╭─ The data

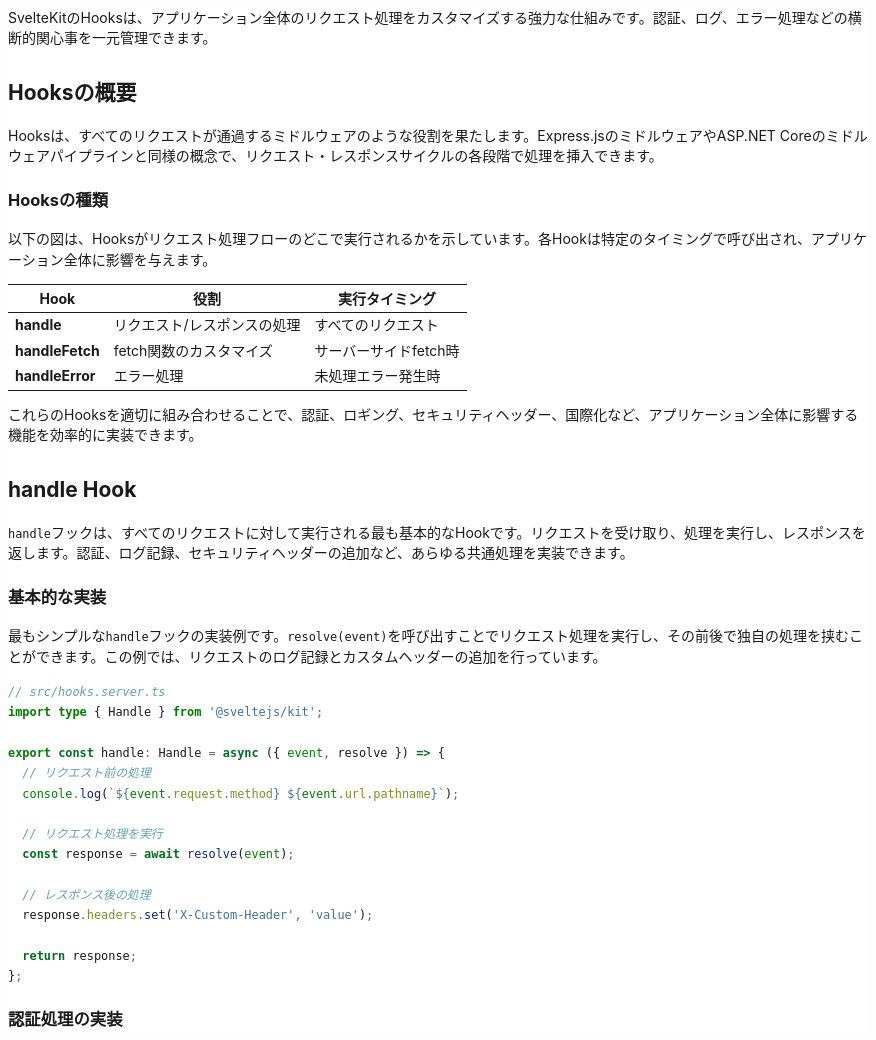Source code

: SvelteKitのHooksは、アプリケーション全体のリクエスト処理をカスタマイズする強力な仕組みです。認証、ログ、エラー処理などの横断的関心事を一元管理できます。

## Hooksの概要

Hooksは、すべてのリクエストが通過するミドルウェアのような役割を果たします。Express.jsのミドルウェアやASP.NET Coreのミドルウェアパイプラインと同様の概念で、リクエスト・レスポンスサイクルの各段階で処理を挿入できます。

### Hooksの種類

以下の図は、Hooksがリクエスト処理フローのどこで実行されるかを示しています。各Hookは特定のタイミングで呼び出され、アプリケーション全体に影響を与えます。

<Mermaid chart={hooksFlowChart} />

| Hook | 役割 | 実行タイミング |
|------|------|------------|
| **handle** | リクエスト/レスポンスの処理 | すべてのリクエスト |
| **handleFetch** | fetch関数のカスタマイズ | サーバーサイドfetch時 |
| **handleError** | エラー処理 | 未処理エラー発生時 |

これらのHooksを適切に組み合わせることで、認証、ロギング、セキュリティヘッダー、国際化など、アプリケーション全体に影響する機能を効率的に実装できます。

## handle Hook

`handle`フックは、すべてのリクエストに対して実行される最も基本的なHookです。リクエストを受け取り、処理を実行し、レスポンスを返します。認証、ログ記録、セキュリティヘッダーの追加など、あらゆる共通処理を実装できます。

### 基本的な実装

最もシンプルな`handle`フックの実装例です。`resolve(event)`を呼び出すことでリクエスト処理を実行し、その前後で独自の処理を挟むことができます。この例では、リクエストのログ記録とカスタムヘッダーの追加を行っています。

```typescript
// src/hooks.server.ts
import type { Handle } from '@sveltejs/kit';

export const handle: Handle = async ({ event, resolve }) => {
  // リクエスト前の処理
  console.log(`${event.request.method} ${event.url.pathname}`);

  // リクエスト処理を実行
  const response = await resolve(event);

  // レスポンス後の処理
  response.headers.set('X-Custom-Header', 'value');

  return response;
};
```

### 認証処理の実装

╰─

In your answer, set down the full listing word for word and include no pictures.

Task output
Source code

: SvelteKitのHooksは、アプリケーション全体のリクエスト処理をカスタマイズする強力な仕組みです。認証、ログ、エラー処理などの横断的関心事を一元管理できます。

## Hooksの概要

Hooksは、すべてのリクエストが通過するミドルウェアのような役割を果たします。Express.jsのミドルウェアやASP.NET Coreのミドルウェアパイプラインと同様の概念で、リクエスト・レスポンスサイクルの各段階で処理を挿入できます。

### Hooksの種類

以下の図は、Hooksがリクエスト処理フローのどこで実行されるかを示しています。各Hookは特定のタイミングで呼び出され、アプリケーション全体に影響を与えます。

<Mermaid chart={hooksFlowChart} />

| Hook | 役割 | 実行タイミング |
|------|------|------------|
| **handle** | リクエスト/レスポンスの処理 | すべてのリクエスト |
| **handleFetch** | fetch関数のカスタマイズ | サーバーサイドfetch時 |
| **handleError** | エラー処理 | 未処理エラー発生時 |

これらのHooksを適切に組み合わせることで、認証、ロギング、セキュリティヘッダー、国際化など、アプリケーション全体に影響する機能を効率的に実装できます。

## handle Hook

`handle`フックは、すべてのリクエストに対して実行される最も基本的なHookです。リクエストを受け取り、処理を実行し、レスポンスを返します。認証、ログ記録、セキュリティヘッダーの追加など、あらゆる共通処理を実装できます。

### 基本的な実装

最もシンプルな`handle`フックの実装例です。`resolve(event)`を呼び出すことでリクエスト処理を実行し、その前後で独自の処理を挟むことができます。この例では、リクエストのログ記録とカスタムヘッダーの追加を行っています。

```typescript
// src/hooks.server.ts
import type { Handle } from '@sveltejs/kit';

export const handle: Handle = async ({ event, resolve }) => {
  // リクエスト前の処理
  console.log(`${event.request.method} ${event.url.pathname}`);

  // リクエスト処理を実行
  const response = await resolve(event);

  // レスポンス後の処理
  response.headers.set('X-Custom-Header', 'value');

  return response;
};
```

### 認証処理の実装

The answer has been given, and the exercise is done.